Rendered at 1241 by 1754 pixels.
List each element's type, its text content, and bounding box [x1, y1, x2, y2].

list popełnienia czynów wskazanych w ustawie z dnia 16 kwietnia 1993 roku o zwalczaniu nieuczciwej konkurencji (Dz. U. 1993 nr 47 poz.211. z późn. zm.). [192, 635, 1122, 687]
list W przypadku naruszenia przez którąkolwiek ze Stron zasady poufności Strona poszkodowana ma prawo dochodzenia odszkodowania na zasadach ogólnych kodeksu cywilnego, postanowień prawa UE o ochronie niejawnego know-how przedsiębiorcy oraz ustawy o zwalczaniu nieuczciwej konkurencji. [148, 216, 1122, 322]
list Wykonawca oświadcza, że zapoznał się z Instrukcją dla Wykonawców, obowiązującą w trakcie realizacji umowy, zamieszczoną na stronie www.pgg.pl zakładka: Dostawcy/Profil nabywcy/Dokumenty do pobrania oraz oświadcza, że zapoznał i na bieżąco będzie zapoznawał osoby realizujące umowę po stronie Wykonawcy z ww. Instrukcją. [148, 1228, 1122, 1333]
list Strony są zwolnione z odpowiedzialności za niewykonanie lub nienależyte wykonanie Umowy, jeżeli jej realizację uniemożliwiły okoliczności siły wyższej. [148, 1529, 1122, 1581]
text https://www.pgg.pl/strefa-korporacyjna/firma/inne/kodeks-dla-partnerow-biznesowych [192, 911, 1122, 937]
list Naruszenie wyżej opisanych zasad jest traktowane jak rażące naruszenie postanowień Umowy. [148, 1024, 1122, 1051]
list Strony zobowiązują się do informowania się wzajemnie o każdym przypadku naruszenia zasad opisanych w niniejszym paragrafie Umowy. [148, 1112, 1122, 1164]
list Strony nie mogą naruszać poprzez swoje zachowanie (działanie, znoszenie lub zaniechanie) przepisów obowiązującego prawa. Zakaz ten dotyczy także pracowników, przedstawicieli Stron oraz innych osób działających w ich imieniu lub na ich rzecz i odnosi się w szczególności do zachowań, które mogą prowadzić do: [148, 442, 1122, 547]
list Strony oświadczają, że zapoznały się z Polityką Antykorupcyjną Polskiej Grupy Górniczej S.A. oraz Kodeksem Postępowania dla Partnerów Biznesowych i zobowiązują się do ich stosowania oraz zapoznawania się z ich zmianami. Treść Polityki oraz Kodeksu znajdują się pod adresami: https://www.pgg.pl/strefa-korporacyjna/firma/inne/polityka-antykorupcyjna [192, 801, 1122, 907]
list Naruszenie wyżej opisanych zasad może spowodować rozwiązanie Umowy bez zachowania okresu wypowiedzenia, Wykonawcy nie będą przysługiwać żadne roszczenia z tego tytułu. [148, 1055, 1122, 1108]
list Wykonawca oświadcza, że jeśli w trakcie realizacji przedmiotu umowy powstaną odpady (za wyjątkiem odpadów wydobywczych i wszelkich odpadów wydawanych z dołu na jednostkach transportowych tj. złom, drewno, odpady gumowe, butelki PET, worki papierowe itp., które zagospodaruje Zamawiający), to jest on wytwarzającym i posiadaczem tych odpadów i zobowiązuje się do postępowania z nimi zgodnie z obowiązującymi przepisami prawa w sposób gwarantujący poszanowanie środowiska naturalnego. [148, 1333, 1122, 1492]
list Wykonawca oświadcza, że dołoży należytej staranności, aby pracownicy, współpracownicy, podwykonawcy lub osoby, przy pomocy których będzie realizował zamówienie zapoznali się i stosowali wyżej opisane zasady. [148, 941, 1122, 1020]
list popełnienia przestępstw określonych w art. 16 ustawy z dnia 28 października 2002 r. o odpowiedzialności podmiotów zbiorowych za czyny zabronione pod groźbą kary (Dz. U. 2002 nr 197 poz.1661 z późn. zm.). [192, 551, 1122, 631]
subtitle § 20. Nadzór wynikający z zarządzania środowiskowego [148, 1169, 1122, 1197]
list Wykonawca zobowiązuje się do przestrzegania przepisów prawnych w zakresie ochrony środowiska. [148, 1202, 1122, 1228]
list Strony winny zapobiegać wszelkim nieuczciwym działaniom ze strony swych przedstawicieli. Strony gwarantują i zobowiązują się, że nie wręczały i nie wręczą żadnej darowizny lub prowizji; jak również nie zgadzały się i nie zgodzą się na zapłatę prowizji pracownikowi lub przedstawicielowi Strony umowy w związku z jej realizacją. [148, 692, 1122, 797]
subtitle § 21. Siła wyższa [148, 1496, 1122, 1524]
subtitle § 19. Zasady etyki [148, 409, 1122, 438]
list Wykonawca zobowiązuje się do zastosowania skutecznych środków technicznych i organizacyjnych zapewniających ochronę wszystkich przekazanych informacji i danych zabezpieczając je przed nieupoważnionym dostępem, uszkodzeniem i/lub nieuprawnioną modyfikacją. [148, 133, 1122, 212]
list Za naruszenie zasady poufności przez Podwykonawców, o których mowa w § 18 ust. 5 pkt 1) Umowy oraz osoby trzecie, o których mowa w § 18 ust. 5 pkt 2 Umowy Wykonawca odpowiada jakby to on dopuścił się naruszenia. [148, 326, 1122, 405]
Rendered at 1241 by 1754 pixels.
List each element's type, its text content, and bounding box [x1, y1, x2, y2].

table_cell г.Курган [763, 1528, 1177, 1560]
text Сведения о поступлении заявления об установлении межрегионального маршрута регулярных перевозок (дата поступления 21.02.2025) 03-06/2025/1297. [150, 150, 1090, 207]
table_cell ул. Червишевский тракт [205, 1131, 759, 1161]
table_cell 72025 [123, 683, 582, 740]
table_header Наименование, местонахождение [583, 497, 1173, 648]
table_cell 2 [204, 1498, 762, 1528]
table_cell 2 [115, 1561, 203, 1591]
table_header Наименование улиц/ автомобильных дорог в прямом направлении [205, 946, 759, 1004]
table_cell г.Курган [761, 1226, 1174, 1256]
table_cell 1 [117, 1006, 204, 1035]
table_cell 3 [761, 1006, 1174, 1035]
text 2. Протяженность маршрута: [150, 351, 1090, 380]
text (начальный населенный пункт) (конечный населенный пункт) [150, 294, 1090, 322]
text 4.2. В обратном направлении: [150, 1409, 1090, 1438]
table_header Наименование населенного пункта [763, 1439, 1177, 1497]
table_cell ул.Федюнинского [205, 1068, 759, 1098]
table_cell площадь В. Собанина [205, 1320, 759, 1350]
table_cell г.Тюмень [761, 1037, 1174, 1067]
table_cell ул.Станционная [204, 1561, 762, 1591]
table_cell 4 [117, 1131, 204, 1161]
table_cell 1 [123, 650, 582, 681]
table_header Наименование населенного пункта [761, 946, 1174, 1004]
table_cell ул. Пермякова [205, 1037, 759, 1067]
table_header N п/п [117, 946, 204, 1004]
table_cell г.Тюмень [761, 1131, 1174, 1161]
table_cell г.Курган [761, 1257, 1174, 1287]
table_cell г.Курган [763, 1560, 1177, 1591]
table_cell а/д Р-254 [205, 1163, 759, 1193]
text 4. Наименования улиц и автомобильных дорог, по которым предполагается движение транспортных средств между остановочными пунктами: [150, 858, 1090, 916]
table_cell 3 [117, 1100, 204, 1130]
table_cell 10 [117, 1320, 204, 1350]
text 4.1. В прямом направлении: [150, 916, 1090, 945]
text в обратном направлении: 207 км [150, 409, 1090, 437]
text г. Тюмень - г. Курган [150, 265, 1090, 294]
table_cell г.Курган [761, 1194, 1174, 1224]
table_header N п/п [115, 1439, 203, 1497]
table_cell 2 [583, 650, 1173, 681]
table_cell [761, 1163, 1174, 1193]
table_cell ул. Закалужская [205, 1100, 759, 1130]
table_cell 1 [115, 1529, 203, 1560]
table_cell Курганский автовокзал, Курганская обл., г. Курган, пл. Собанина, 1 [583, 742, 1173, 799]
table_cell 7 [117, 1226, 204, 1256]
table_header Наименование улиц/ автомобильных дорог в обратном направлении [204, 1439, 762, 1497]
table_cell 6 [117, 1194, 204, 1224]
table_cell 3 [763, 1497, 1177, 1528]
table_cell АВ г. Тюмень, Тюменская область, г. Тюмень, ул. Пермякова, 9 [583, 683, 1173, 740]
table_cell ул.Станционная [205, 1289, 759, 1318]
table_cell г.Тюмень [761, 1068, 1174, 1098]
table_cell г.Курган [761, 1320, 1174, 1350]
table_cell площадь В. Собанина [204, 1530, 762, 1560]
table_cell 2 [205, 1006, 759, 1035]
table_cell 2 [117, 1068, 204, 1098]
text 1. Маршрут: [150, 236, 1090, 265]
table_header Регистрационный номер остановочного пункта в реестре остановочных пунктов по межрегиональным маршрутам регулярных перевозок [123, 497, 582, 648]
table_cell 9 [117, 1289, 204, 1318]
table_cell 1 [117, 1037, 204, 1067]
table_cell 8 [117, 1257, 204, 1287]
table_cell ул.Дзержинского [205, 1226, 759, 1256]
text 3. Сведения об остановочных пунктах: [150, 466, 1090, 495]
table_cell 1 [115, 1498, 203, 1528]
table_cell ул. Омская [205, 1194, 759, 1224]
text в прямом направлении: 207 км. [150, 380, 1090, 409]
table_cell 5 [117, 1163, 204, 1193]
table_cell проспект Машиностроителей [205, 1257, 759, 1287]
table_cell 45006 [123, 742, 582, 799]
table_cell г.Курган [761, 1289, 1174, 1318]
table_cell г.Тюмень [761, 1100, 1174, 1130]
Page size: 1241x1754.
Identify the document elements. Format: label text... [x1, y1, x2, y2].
· · · · ·
From the entries above, copy every line that holds the word "dnia".

list popełnienia czynów wskazanych w ustawie z dnia 16 kwietnia 1993 roku o zwalczaniu nieuczciwej konkurencji (Dz. U. 1993 nr 47 poz.211. z późn. zm.). [192, 635, 1122, 687]
list popełnienia przestępstw określonych w art. 16 ustawy z dnia 28 października 2002 r. o odpowiedzialności podmiotów zbiorowych za czyny zabronione pod groźbą kary (Dz. U. 2002 nr 197 poz.1661 z późn. zm.). [192, 551, 1122, 631]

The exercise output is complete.